What This Close has done and continues to do is give a voice to creators and stars Feldman and Stern to tell a story that is not defined by their deafness, but where that is an integral part of the series they have crafted. In most ways, This Close is just the tale of two best friends in Los Angeles navigating the stresses of their professional and personal lives. But there’s a unique lens to that tale because of the fact that most of the characters—whether they have hearing or not—are using sign language, and that affects the way they are perceived and accepted (or not) in the world around them.
Despite an exceptional amount of warmth, the half-hour series remains more of a drama than a comedy, especially in a new season that finds both Kate and Michael drifting away from each other and from what they seem to want for their lives. Michael and Ryan (Colt Prattes) make a sudden and major commitment to one another in the season opener, and for the remaining episodes we see how that relationship is still figuring itself out. As we saw in the first season, Kate and Michael’s extreme closeness makes it hard for either to be in a relationship with anyone else, which eventually causes Kate and Danny (Zach Gilford) to break up. In the wake of that, Kate explores other relationships with past loves and some new interests, but none bring her any closer to what she’s looking for.

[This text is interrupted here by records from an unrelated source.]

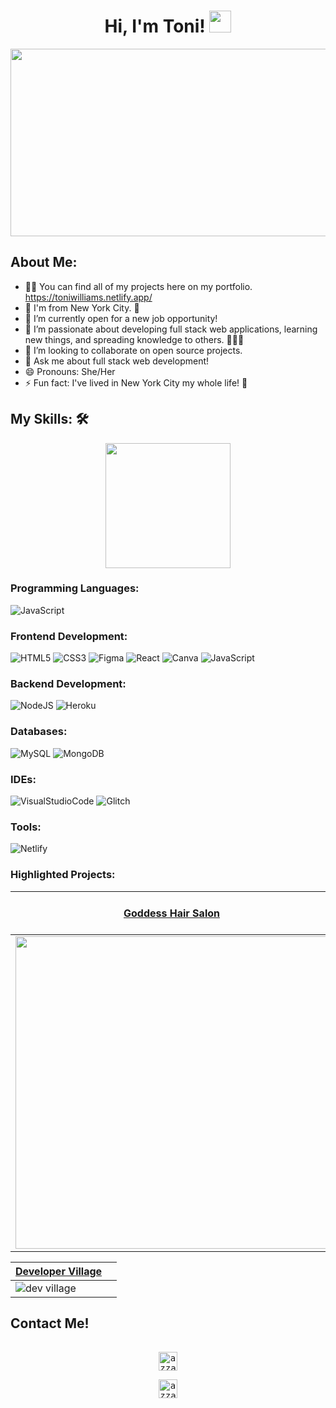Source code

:<h1 align="center">Hi, I'm Toni! <img src="https://media.giphy.com/media/hvRJCLFzcasrR4ia7z/giphy.gif" width="35"></h1>

<div align="center">
  <img src="https://user-images.githubusercontent.com/100317017/168835260-575887d4-f1c1-483d-a76c-ae6c16360fd4.png" width="600" height="300"/>
</div>
                                                                                                               
## About Me:
- 👨‍💻 You can find all of my projects here on my portfolio. https://toniwilliams.netlify.app/
- 🔭 I'm from New York City. 🗽
- 🤔 I’m currently open for a new job opportunity!
- 🌱 I’m passionate about developing full stack web applications, learning new things, and spreading knowledge to others. 👩🏾‍💻
- 👯 I’m looking to collaborate on open source projects.
- 💬 Ask me about full stack web development!
- 😄 Pronouns: She/Her
- ⚡ Fun fact: I've lived in New York City my whole life! 🍎




## My Skills: 🛠  

<div align="center">
 <img src = "https://media2.giphy.com/media/QssGEmpkyEOhBCb7e1/giphy.gif?cid=ecf05e47a0n3gi1bfqntqmob8g9aid1oyj2wr3ds3mg700bl&rid=giphy.gif" width = 200px>
  </div>

### Programming Languages:
![JavaScript](https://img.shields.io/badge/javascript-%23323330.svg?style=for-the-badge&logo=javascript&logoColor=%23F7DF1E)

### Frontend Development:
![HTML5](https://img.shields.io/badge/html5-%23E34F26.svg?style=for-the-badge&logo=html5&logoColor=white)
![CSS3](https://img.shields.io/badge/css3-%231572B6.svg?style=for-the-badge&logo=css3&logoColor=white)
![Figma](https://img.shields.io/badge/figma-%23F24E1E.svg?style=for-the-badge&logo=figma&logoColor=white)
![React](https://img.shields.io/badge/react-%2320232a.svg?style=for-the-badge&logo=react&logoColor=%2361DAFB)
![Canva](https://img.shields.io/badge/Canva-%2300C4CC.svg?style=for-the-badge&logo=Canva&logoColor=white)
![JavaScript](https://img.shields.io/badge/javascript-%23323330.svg?style=for-the-badge&logo=javascript&logoColor=%23F7DF1E)

### Backend Development:
![NodeJS](https://img.shields.io/badge/node.js-6DA55F?style=for-the-badge&logo=node.js&logoColor=white)
![Heroku](https://img.shields.io/badge/heroku-%23430098.svg?style=for-the-badge&logo=heroku&logoColor=white) 

### Databases:
![MySQL](https://img.shields.io/badge/mysql-%2300f.svg?style=for-the-badge&logo=mysql&logoColor=white)
![MongoDB](https://img.shields.io/badge/MongoDB-%234ea94b.svg?style=for-the-badge&logo=mongodb&logoColor=white)

### IDEs:
![VisualStudioCode](https://img.shields.io/badge/Visual%20Studio%20Code-0078d7.svg?style=for-the-badge&logo=visual-studio-code&logoColor=white)
![Glitch](https://img.shields.io/badge/glitch-%233333FF.svg?style=for-the-badge&logo=glitch&logoColor=white)

### Tools:
![Netlify](https://img.shields.io/badge/netlify-%23000000.svg?style=for-the-badge&logo=netlify&logoColor=#00C7B7)


### Highlighted Projects: 


| [Goddess Hair Salon](https://github.com/toniwilliams1/Goddess-Hair-Salon)  | [Zen Photography Studios](https://github.com/toniwilliams1/Zen-Studios) |
| ------------- | ------------- |
|  <img src="https://media1.giphy.com/media/bORoqclYVhoYyhjG7x/giphy.gif?cid=790b76119a0b4d63994d3b1a9938935d1568ffbf46730262&rid=giphy.gif&ct=g" width="500px"> |![zen](https://user-images.githubusercontent.com/100317017/180828318-f11cd5b4-7f87-40be-b972-65e441957e0b.jpg)


| [Developer Village](https://github.com/toniwilliams1/Developer-Village) |  |
| ------------- | ------------- |
|  ![dev village](https://user-images.githubusercontent.com/100317017/180828848-d2b8ec53-d111-4c0d-b825-02d35723b6e8.jpg)
 






## Contact Me!
<div>
  <samp>
    <p align="center">
      <br/>
      <a href="https://www.linkedin.com/in/toniwilliams03/" target="blank"><img align="center"
         src="https://img.shields.io/badge/linkedin-%231DA1F2.svg?style=for-the-badge&logo=linkedin&logoColor=white"
         alt="azzar" height="30"/></a>
 <p align="center">
     <a href="https://twitter.com/tonistechtalk" target="blank"><img align="center"
         src="https://img.shields.io/badge/twitter-1DA1F2.svg?style=for-the-badge&logo=twitter&logoColor=white"
         alt="azzar" height="30"/></a>
 
  </samp>
</div>
  

  
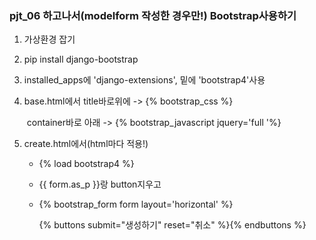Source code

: ### pjt_06 하고나서(modelform 작성한 경우만!) Bootstrap사용하기

1. 가상환경 잡기

2. pip install django-bootstrap

3. installed_apps에 'django-extensions', 밑에 'bootstrap4'사용

4. base.html에서 title바로위에 -> {% bootstrap_css %}

   ​						container바로 아래 -> {% bootstrap_javascript jquery='full '%}

5. create.html에서(html마다 적용!)

   -  {% load bootstrap4 %}

   -  {{ form.as_p }}랑 button지우고 

   - {% bootstrap_form form layout='horizontal' %}

     {% buttons submit="생성하기" reset="취소" %}{% endbuttons %}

There is a casual, relatable tone to This Close that can be both challenging and comfortable in how it makes us confront our own versions of these mistakes or our biases. Sundance TV is about as close as television gets to an indie film aesthetic, taking chances on series whose subject matter or formats are unique and always worthwhile—this series is no different. Though the channel has cut back some on its originals over the years, its legacy of series like Rectify, Hap and Leonard, and international acquisitions like Les Revenants and Deutschland 83, are among television’s best. This Close is also one of these unique jewels, and well worth watching for something that feels, and is, completely different from most other TV.